After the meeting was over, members of the council weighed in on the comments they heard.
Alderwoman Sheila Finlayson (D- Ward 4) said she agreed with some of the concerns that the lease favors the tenant and not the city.
“We have no money and we’re giving this away. That’s what I’ve been saying all along,” she said.
Finlayson said two things that concern her are the ability to transfer the Market House to someone else and the insurance. She pointed out that the current lease has the city paying the bulk of the insurance and cited the flood risk for the area where the Market House is located.
Alderman Fred Paone (R- Ward 2) said a number of things need to be looked at, including the compensation and the city’s ability to make money.
“You have to realize here, the council has not been part of this process until last Tuesday,” he said.
Paone said he believes the city ought to be able to make “at least a little bit of money from the deal,” with a minimum of expenditures.
“I love Lehr Jackson’s concept, and I mean, I’m a big fan, but if we can’t work it out, I’m a big fan of Mercedes Benz but I can’t afford to drive one, so I drive a Toyota RAV 4,” Paone said.
Alderwoman Classie Hoyle (D-Ward 3) said she’s not ready to throw the lease out yet, adding that she does think there is something good there.
Alderman Ross Arnett (D- Ward 8) said there were many valid points made at the meeting. He added that some of the people who spoke out at the meeting are looking at this as a full-blown business and emphasized the point that “government is not a business.”
“The sense of the council is that in order to make the Market House successful there is going to be some kind of subsidy to make that work,” he said.
Arnett added that he has some concerns about the current lease, including the payment-agreement, expressing that some vendors may not report accurate sales numbers in order to pay less rent.
Following the meeting, Cohen briefed reporters on his reaction to the public’s response.
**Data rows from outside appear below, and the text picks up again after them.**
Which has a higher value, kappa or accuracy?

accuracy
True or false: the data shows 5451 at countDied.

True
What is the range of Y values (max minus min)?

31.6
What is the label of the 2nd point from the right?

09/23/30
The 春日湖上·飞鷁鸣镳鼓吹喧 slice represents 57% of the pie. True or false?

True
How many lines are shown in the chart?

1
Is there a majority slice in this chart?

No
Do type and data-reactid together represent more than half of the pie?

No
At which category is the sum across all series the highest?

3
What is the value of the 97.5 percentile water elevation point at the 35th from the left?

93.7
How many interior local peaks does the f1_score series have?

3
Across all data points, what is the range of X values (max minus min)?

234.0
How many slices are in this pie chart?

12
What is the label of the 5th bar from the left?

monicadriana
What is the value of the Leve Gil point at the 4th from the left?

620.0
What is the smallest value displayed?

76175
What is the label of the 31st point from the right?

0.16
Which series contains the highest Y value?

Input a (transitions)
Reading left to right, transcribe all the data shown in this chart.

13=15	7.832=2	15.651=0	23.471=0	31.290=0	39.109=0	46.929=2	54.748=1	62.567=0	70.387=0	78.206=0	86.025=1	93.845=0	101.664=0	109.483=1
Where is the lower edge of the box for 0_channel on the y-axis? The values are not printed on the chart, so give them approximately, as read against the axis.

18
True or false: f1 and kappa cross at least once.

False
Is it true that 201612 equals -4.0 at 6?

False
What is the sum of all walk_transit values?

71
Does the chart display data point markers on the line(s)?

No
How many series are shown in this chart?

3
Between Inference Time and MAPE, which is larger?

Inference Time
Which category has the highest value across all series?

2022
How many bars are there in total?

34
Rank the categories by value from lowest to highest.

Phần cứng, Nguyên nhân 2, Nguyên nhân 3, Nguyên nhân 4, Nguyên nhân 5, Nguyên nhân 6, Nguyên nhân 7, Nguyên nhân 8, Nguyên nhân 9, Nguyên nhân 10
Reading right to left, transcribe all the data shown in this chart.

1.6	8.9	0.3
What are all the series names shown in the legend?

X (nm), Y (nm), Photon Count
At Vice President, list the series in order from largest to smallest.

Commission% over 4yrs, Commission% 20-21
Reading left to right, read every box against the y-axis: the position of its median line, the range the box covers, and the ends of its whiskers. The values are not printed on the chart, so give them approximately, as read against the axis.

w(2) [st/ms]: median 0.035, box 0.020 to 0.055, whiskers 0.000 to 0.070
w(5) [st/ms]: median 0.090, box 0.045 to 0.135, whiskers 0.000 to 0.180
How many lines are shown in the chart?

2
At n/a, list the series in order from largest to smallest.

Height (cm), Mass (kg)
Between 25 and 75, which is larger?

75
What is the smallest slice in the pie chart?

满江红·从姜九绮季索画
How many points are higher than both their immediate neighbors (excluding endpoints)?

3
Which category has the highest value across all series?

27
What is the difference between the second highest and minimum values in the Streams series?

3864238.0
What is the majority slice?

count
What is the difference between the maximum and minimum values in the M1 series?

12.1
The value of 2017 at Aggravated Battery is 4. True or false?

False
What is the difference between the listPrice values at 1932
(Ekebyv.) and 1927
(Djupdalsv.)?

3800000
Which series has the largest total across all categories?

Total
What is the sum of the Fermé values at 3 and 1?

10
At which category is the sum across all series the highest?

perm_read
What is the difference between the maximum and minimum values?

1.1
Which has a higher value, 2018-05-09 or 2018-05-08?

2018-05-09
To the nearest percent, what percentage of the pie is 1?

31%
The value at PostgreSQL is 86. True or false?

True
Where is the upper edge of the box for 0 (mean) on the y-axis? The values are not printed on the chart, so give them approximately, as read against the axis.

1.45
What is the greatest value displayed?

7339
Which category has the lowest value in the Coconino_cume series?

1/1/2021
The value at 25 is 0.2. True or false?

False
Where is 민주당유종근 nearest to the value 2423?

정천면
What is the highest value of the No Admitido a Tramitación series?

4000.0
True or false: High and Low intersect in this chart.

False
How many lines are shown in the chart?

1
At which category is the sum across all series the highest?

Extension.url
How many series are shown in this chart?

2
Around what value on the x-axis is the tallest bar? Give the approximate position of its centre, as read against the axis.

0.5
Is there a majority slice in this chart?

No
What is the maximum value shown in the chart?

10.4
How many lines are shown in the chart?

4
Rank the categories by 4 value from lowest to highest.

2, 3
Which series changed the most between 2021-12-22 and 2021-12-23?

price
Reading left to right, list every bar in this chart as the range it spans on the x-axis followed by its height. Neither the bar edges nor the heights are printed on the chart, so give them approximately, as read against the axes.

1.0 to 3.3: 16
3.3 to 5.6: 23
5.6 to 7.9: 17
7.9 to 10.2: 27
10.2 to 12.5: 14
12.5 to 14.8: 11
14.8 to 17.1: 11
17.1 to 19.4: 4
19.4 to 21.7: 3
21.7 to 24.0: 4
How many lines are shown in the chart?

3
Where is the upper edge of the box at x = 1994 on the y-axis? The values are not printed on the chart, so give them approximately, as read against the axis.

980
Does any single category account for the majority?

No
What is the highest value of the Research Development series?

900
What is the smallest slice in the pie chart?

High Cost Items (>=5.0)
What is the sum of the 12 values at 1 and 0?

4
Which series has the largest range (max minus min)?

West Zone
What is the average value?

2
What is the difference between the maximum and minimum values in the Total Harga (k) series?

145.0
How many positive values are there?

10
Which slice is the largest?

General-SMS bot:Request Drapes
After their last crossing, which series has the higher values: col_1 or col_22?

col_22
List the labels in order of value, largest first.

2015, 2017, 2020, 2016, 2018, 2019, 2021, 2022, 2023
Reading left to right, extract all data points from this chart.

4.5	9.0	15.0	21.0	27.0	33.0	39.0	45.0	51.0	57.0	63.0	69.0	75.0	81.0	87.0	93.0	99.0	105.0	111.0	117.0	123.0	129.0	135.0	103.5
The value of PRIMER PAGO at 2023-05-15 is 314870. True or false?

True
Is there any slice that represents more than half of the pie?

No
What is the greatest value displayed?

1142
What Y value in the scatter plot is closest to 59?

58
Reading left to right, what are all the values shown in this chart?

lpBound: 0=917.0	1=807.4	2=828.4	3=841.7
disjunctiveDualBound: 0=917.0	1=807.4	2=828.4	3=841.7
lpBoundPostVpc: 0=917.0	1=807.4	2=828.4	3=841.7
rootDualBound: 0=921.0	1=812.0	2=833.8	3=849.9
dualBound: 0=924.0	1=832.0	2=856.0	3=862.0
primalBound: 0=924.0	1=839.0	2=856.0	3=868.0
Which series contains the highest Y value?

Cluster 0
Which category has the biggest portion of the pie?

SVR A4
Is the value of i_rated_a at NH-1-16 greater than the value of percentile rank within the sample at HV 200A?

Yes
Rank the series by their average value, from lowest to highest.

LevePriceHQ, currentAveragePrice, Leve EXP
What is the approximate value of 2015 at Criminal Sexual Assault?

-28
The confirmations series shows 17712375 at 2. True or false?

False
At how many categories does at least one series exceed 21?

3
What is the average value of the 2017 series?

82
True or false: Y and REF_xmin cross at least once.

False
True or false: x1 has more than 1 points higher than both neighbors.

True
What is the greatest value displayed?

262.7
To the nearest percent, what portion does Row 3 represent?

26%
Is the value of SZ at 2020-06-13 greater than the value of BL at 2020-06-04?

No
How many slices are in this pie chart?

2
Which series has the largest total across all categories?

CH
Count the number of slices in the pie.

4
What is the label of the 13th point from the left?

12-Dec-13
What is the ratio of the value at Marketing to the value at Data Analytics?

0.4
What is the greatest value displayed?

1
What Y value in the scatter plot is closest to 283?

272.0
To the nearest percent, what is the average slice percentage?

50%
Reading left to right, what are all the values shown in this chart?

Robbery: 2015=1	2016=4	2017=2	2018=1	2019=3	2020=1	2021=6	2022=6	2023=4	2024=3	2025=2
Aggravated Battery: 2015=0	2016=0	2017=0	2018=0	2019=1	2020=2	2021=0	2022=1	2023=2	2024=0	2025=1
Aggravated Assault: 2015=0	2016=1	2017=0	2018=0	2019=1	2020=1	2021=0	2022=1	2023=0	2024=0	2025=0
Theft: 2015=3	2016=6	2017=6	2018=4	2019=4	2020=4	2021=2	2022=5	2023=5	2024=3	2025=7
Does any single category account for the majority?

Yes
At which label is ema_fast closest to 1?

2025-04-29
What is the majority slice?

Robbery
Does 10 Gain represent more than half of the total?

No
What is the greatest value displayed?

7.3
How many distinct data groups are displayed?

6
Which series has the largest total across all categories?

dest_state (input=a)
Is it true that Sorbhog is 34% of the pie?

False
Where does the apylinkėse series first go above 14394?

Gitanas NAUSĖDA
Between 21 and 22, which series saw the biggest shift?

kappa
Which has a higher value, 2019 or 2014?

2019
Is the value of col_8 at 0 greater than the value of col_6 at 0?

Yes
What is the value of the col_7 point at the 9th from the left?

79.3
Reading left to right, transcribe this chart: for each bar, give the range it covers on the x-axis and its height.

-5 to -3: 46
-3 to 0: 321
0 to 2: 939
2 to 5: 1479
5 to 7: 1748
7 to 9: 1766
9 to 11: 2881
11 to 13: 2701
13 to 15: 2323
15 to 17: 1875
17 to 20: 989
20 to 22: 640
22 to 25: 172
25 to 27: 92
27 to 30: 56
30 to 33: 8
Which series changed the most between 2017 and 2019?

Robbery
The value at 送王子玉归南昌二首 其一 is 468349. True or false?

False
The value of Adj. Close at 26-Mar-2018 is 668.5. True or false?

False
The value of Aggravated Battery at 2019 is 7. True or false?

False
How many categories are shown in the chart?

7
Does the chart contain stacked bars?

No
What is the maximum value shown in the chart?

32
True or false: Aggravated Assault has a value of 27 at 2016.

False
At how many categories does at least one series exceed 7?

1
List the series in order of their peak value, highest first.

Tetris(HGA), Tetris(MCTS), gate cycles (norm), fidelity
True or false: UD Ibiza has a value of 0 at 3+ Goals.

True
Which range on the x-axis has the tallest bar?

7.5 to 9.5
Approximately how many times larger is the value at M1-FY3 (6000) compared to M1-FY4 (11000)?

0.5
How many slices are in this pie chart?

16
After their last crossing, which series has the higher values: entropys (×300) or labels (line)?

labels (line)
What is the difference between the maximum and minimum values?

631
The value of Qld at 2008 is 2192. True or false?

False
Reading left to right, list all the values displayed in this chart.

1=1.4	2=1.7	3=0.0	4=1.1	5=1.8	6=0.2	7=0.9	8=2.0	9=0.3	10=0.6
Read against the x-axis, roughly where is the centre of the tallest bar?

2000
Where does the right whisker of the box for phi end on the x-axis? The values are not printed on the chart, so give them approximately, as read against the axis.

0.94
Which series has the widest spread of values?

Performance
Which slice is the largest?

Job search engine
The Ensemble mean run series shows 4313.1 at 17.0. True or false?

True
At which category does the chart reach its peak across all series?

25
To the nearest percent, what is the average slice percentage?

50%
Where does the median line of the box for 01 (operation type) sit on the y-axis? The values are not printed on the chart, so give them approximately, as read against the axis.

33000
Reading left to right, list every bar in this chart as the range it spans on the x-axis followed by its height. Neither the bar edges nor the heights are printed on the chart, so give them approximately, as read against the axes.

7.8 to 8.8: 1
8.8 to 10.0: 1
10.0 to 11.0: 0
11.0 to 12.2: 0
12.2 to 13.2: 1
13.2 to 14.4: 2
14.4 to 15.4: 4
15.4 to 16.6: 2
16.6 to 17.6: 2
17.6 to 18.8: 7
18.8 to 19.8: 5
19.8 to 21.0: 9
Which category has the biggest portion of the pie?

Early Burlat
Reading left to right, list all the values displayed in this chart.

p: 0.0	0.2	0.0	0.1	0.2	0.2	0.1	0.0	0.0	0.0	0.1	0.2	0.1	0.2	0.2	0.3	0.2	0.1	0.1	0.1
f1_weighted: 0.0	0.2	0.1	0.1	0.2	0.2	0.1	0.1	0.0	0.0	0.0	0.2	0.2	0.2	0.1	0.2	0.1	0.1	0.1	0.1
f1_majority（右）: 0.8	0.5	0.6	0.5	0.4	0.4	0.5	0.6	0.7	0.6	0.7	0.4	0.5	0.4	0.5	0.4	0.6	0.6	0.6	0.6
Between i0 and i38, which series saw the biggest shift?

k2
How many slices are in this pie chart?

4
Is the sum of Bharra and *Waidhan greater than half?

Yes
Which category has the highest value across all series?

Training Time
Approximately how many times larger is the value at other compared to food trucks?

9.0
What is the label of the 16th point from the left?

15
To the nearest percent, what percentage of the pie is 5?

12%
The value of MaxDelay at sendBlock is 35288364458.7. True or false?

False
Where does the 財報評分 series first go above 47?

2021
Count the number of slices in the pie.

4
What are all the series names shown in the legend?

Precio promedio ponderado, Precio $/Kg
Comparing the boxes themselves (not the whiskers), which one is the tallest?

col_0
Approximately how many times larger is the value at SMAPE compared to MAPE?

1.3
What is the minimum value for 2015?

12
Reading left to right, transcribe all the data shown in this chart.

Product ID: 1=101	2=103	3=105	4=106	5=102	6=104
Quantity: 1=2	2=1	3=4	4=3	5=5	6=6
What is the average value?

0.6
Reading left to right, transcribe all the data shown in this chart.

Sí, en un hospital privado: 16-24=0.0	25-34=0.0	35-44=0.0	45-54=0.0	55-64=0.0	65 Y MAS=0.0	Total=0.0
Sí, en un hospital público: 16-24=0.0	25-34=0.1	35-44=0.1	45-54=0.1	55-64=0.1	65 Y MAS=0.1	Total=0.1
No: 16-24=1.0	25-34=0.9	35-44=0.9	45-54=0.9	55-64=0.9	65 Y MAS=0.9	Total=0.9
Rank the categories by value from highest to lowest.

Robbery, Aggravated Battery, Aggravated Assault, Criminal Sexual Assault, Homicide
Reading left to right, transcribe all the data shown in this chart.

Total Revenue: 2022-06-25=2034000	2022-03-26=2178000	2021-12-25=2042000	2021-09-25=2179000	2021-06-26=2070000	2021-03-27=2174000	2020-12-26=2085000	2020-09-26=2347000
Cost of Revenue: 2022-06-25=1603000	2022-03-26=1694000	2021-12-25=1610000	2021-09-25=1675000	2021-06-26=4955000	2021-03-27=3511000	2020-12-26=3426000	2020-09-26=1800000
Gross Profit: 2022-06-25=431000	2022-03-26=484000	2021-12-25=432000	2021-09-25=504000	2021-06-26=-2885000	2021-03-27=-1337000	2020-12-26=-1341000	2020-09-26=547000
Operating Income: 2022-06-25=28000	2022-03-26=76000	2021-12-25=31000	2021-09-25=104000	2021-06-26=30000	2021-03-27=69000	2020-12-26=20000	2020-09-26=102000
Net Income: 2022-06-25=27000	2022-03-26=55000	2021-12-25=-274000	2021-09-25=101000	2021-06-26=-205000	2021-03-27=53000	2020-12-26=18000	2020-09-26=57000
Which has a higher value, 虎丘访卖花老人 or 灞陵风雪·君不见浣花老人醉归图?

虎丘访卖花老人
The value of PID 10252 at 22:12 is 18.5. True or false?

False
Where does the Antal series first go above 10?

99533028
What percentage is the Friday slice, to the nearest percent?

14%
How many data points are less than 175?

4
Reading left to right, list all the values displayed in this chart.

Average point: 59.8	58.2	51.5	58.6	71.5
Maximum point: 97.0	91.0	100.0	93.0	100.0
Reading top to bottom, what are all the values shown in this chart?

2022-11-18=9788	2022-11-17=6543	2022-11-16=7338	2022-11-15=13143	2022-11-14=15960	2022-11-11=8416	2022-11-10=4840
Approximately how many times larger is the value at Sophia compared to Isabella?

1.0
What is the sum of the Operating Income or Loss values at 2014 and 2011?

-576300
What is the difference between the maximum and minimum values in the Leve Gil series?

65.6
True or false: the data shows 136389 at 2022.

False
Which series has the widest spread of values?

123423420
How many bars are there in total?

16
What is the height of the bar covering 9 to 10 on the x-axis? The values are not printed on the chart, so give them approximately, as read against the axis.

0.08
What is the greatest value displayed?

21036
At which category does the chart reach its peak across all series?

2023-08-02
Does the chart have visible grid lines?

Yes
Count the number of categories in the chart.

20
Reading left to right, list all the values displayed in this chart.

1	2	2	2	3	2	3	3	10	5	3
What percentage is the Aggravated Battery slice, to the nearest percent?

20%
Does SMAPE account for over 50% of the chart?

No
He said part of the debate over the lease stems from a different viewpoint over what the city’s role in operating the Market House should be.
“My feeling is this needs to be a public market and we need to bring somebody competent in that knows what the heck they’re doing [to operate it]," Cohen said.
He added that if people won’t agree with this, they won’t agree with the lease.
“The main purpose of the market is not to turn a profit [for the city government]," Cohen said.
Cohen said for this reason, a lot of the concerns addressed were “spot on."
“It is not a conventional business lease,” he said.
Cohen also addressed concerns from the public that the lease favors Gone to Market.
“The lease favored the tenant in terms of profit and that was intentional because, frankly, the Market House carries a lot of risks for the operator as well,” Cohen said. "The operation of (the Market House) really favors the city.”
When asked about Vaccaro's, Cohen said all he could say was that they appreciate Vaccaro's cooperation with "vacating the property by the end of the year so that the council as a whole can proceed with a new tenant."
He added," We have been in ongoing discussions with Vaccaro's and I'm confident we will resolve any remaining issues."
Cohen said, according to financial analysis under the proposed lease, the city would be making in the ballpark of what it had made historically, before Site Realty. Gone to Market would be making between $100,000 and $150,000, adding that really has to do with the "added value that they are creating."
On Wednesday, members of the Economic Matters Committee will hold a public meeting to discuss marketing and business plans for the Market House.
The council was originally slated to vote on the lease on Jan. 31 but Cohen said to both council members and reporters that the vote will likely not happen then.
He added that he does expect to have some amendments in time for the meeting, though.
Cohen said, if the council approves the lease, July 1 is still the date the city expects to be able to deliver the property to Gone to Market, with it opening shortly after.